Where have the Berbicians gone?

For some time word has been that the results of the Census have been withheld because the Government was uncomfortable with the findings on Regions 5 and 6 from which the PPP/C derives a large part of its electoral support. Well the PRSPR has added a basis for those rumours and the results show that over the period 1990 and 2002, the population of region 6 has fallen by 13% while that of Region 5 has increased by less than 1500.

These numbers are quoted in absolute terms without any reference to what would be the population if the normal rate of net increase (births minus deaths) of 1% is considered. Using the target approach also and taking 1990 as the base, the population of Regions 5 and 6 have declined by 10% and 26% respectively and at the national level the decline is 8.9%.

The incongruity of a policy that permits a single project costing more than the capital budget of the rest of the country in a region with decreasing population needs no further comment. And this is without any reference to expenditure on the Berbice Bridge about which all the Report would say is being left to the same private sector which it criticises for not responding in the way it should to 'boost the economy and create jobs'.

Conclusion

The seriousness with which the Office of the President takes the document and the strategy is best seen by looking at the website which still lists as members of the Steering Committee George Jardim who left Guyana years ago and Ms. Jocelyn Dow who ceased to be a member for almost as long.

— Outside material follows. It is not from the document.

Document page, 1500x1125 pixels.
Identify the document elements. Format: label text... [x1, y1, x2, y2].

Such elementary failure is evidence of the waste in which this country indulges year after year supported by the international financial agencies and the donor community. They could not care less that it is the taxpayers who eventually have to bear the burden of such extravagance and incompetence. It would be good to have a performance assessment system in the Office of the President but then the question is who dares to undertake it?

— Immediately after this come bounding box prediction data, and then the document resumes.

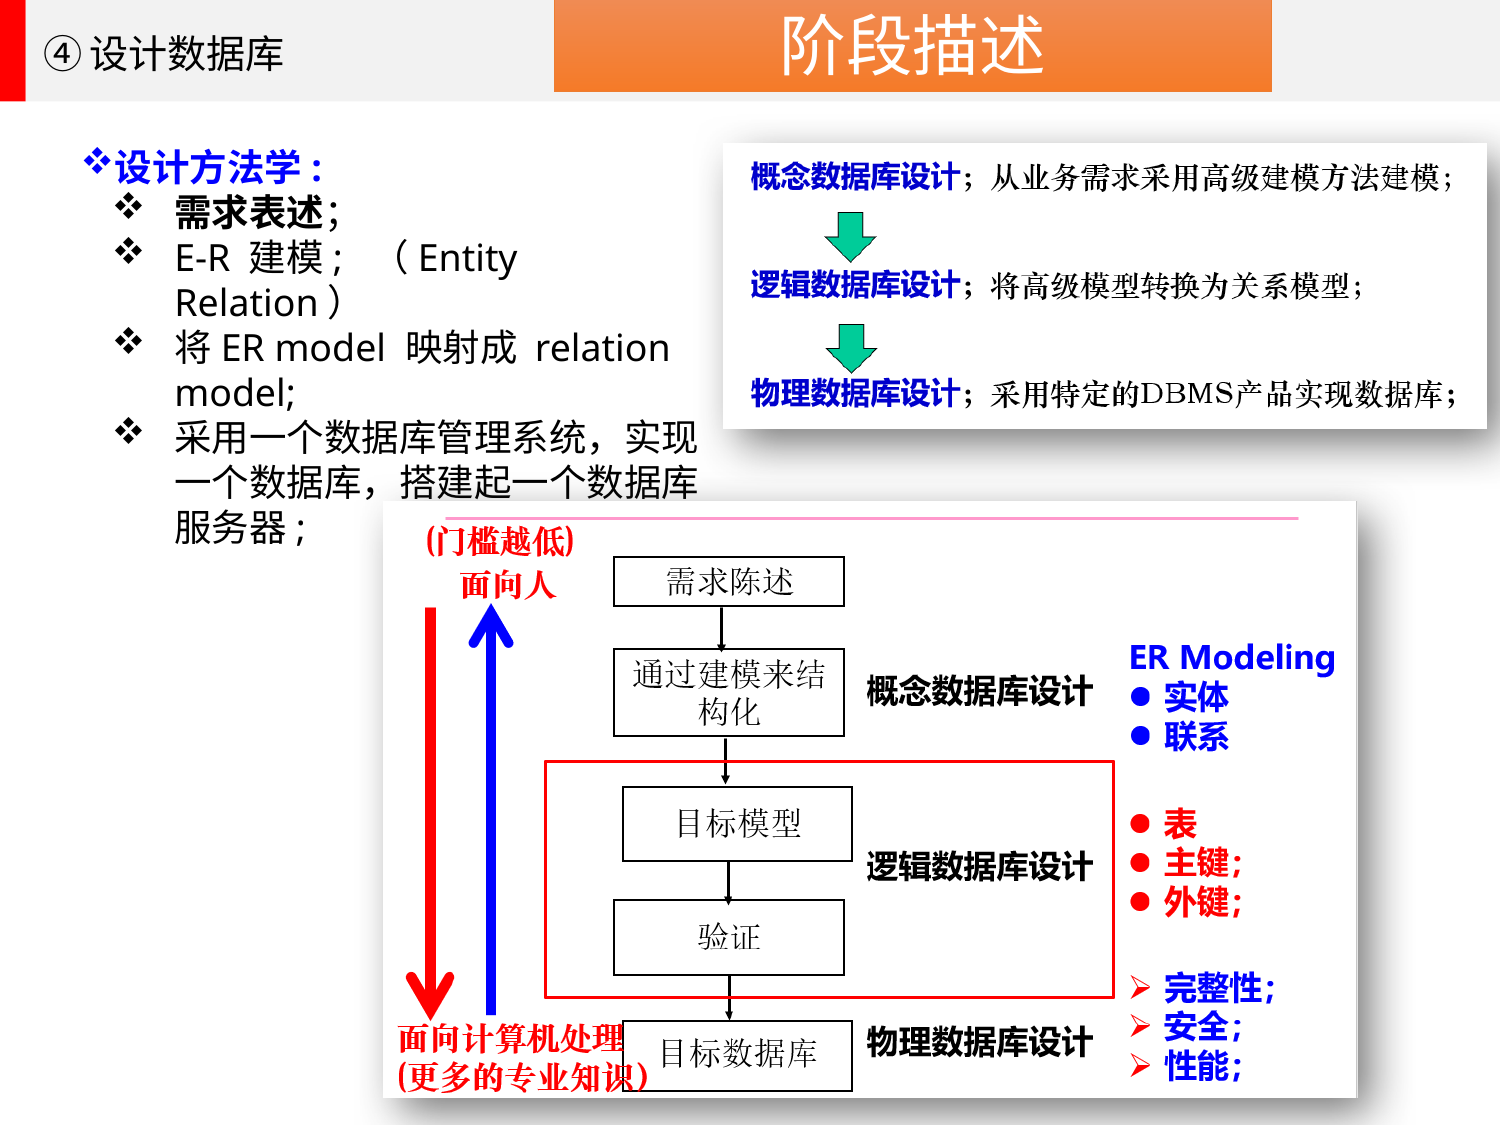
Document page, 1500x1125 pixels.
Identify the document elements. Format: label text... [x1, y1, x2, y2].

picture [723, 143, 1487, 429]
text_box ④设计数据库 [28, 27, 554, 85]
picture [383, 501, 1358, 1098]
text_box 设计方法学: 需求表述； E-R 建模; （Entity Relation） 将ER model 映射成 relation model; 采用一个数据库管理系统，实现一个数据库，搭建起一个数据库服务器; [0, 136, 737, 556]
text_box 阶段描述 [554, 0, 1272, 92]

It is time that the PRSPR is scrapped and replaced by a Development Strategy that changes the economic model and strategy. One that moves away from donor dependence and an obsession with foreign investors whose only interest is maximum returns to one that recognises that for the foreseeable future we have to pursue a tri-sectoral approach to wealth-creation and development.

The rich poverty unit in the Office of the President can then be reassigned to do some real work instead of preparing an annual report that no one will bother to read. Guyana cannot afford such luxury and extravagance. Our intelligence cannot bear further insults.